As the third quarter begins, so does the next round of burnout within students. Everyone is tired, or bored, or just lost about everything, and it all feels like too much.
When burnout hits, it hits fast, and it’s overwhelming. Students get behind, and all the sudden, they’re 12 assignments behind and doing poorly in all of their classes.
Burnout is experienced by teens all over the world, but it can happen to anyone in high-stress jobs or heavy workloads.
The World Health Organization describes this as “an occupational phenomenon” resulting from chronic stress that has been managed ineffectively.
It happens to everyone at some point, as we get busy with responsibilities and we just don’t take a step back. You keep working and working without rest, and your body physically can’t keep up.
Burnout isn’t stress; they are two very different things. Stress is the result of too much pressure and demands on your energy. Burnout is almost the opposite: too little care left within you. Stress leaves you feeling overwhelmed and worried; burnout leaves you empty. You feel used up, depleted, and it doesn’t feel good.
It’s also not depression. Burnout will eventually ease up and go away. Depression doesn’t. Depression is a medical condition that needs medication or treatment prescribed by a professional. Burnout ebbs and flows, it only affects some parts of your life. Depression affects all aspects of your life. However, burnout can grow and turn into depression, so make sure to treat it if you see it forming.
There are types of burnout. The four types of burnout are as follows:
Habitual burnout: You feel fatigued, both mentally and physically, and the way you act changes. If you feel this way, it is important to seek help in some form.
Underchallenged burnout: You feel bored or unimportant. This could be if school is not helping you grow enough, or your job doesn’t allow you to get a promotion you feel as though you are qualified for.
Neglect burnout: You feel helpless. You’re aware that things are going wrong, but you feel incapable of fixing it.

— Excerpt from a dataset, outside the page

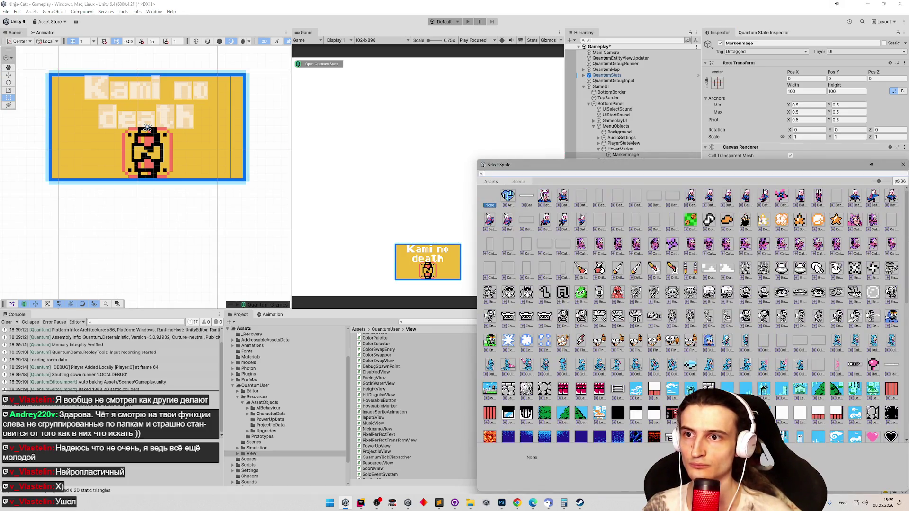
{"action": "scroll", "coordinate": [669, 300], "scroll_direction": "down", "scroll_amount": 5}
{"action": "scroll", "coordinate": [669, 303], "scroll_direction": "down", "scroll_amount": 5}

This can go hand-in-hand with imposter syndrome, a condition many face that involves doubting yourself and your accomplishments.
Overload burnout: You feel frantic or erratic, working in order to succeed, willing to risk your physical and mental health to feel good about yourself.

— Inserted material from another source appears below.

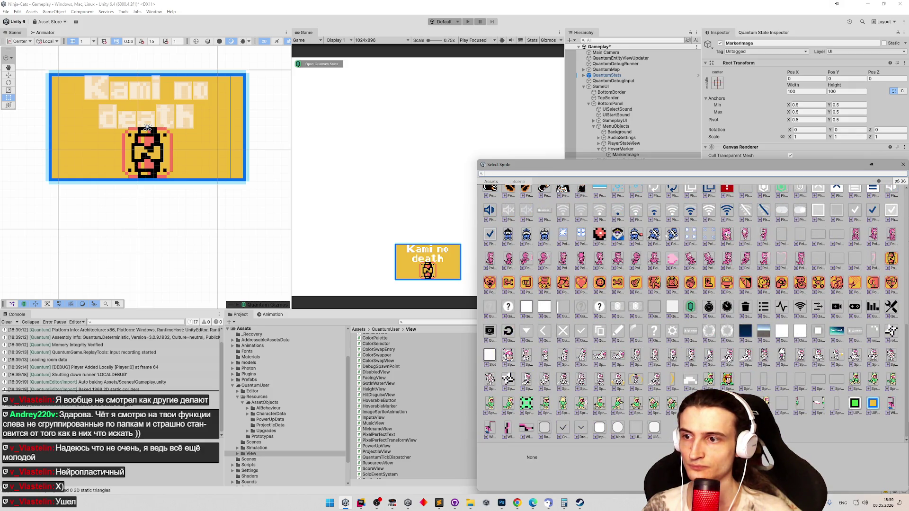
{"action": "scroll", "coordinate": [668, 313], "scroll_direction": "up", "scroll_amount": 3}
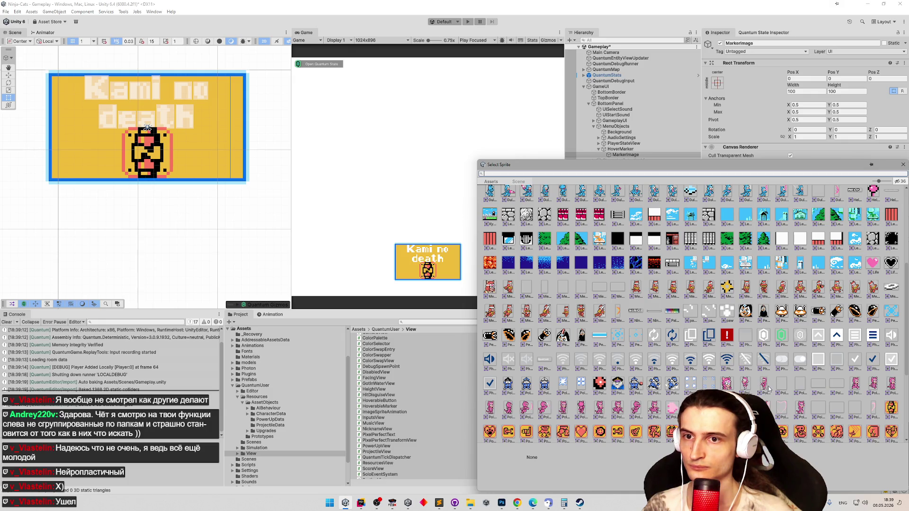
{"action": "scroll", "coordinate": [768, 388], "scroll_direction": "up", "scroll_amount": 2}
{"action": "scroll", "coordinate": [768, 388], "scroll_direction": "up", "scroll_amount": 2}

Burnout doesn’t usually just appear. It forms. Once it forms, it grows. It keeps growing and growing and growing and growing until it consumes you. Psychologists Gail North and Herbert Freudenberger came up with a list of the 12 stages of burnout.
- A need to prove yourself: You want everything you do to be perfect and everyone to like you, as you fear you won’t make them happy.
- Working harder: You feel like you have to do everything and as fast as you can.
- Neglecting your needs: You begin to let your social life slip away, and think other people who go out of their way to keep it balanced are weird or wrong. You believe you’re still normal, but you start making mistakes here.
- Interpersonal conflicts: You fight with others around you. You have physical representations of these issues, beginning to have a hard time sleeping or start forgetting things.
- Revision of values: You see things differently now; people seem less important. You begin to become insensitive or rude.
- Denial: You cut yourself off from the world, becoming bitter and angry. You’re impatient and intolerant, and you don’t feel good about it.
- Withdrawal: Other people feel like a burden to you. You get upset (angry, disoriented, helpless, like a burden yourself) when you get any form of criticism.
- Behavioral changes: You feel apathetic; nothing matters anymore.
- Depersonalization: You are no longer yourself. You begin to feel like a shell of a person who just exists to complete the task at hand. You neglect yourself.
- Feeling empty: You’re exhausted, worried, scared, etc.
- Despair: You no longer like who you are as a person. This is where depression may form.
- Total burnout: The last phase, you’re fully broken down. You should seek help in this stage.
The signs of burnout start out subtle. However, the longer you refuse to get better, the worse it will get. Some symptoms of burnout include, but are not limited to:
- Exhaustion
- Lack of enthusiasm or joy
- Inability to work
- Alienation from activities
- Reduced performance compared to usual
- Mental symptoms
- Self doubt, imposter syndrome, cynicism, dissatisfaction, feeling replaceable, defeated, like a failure
- Physical symptoms
- Fatigued, often sick, lack of energy, body aches, insomnia, food issues, headaches
The third quarter has begun, and here marks the point where burnout gets bad. As we prepare for AICE and AP testing, and every class just gets too difficult, it’s hard to stay afloat.
The most important aspect is that, in order to fix burnout, you have to recognize that it exists. Once you recognize it’s a problem, you can work to fix it. If you feel this way, just know: you are not alone. Everything will be okay as long as you try your best and work to fix issues.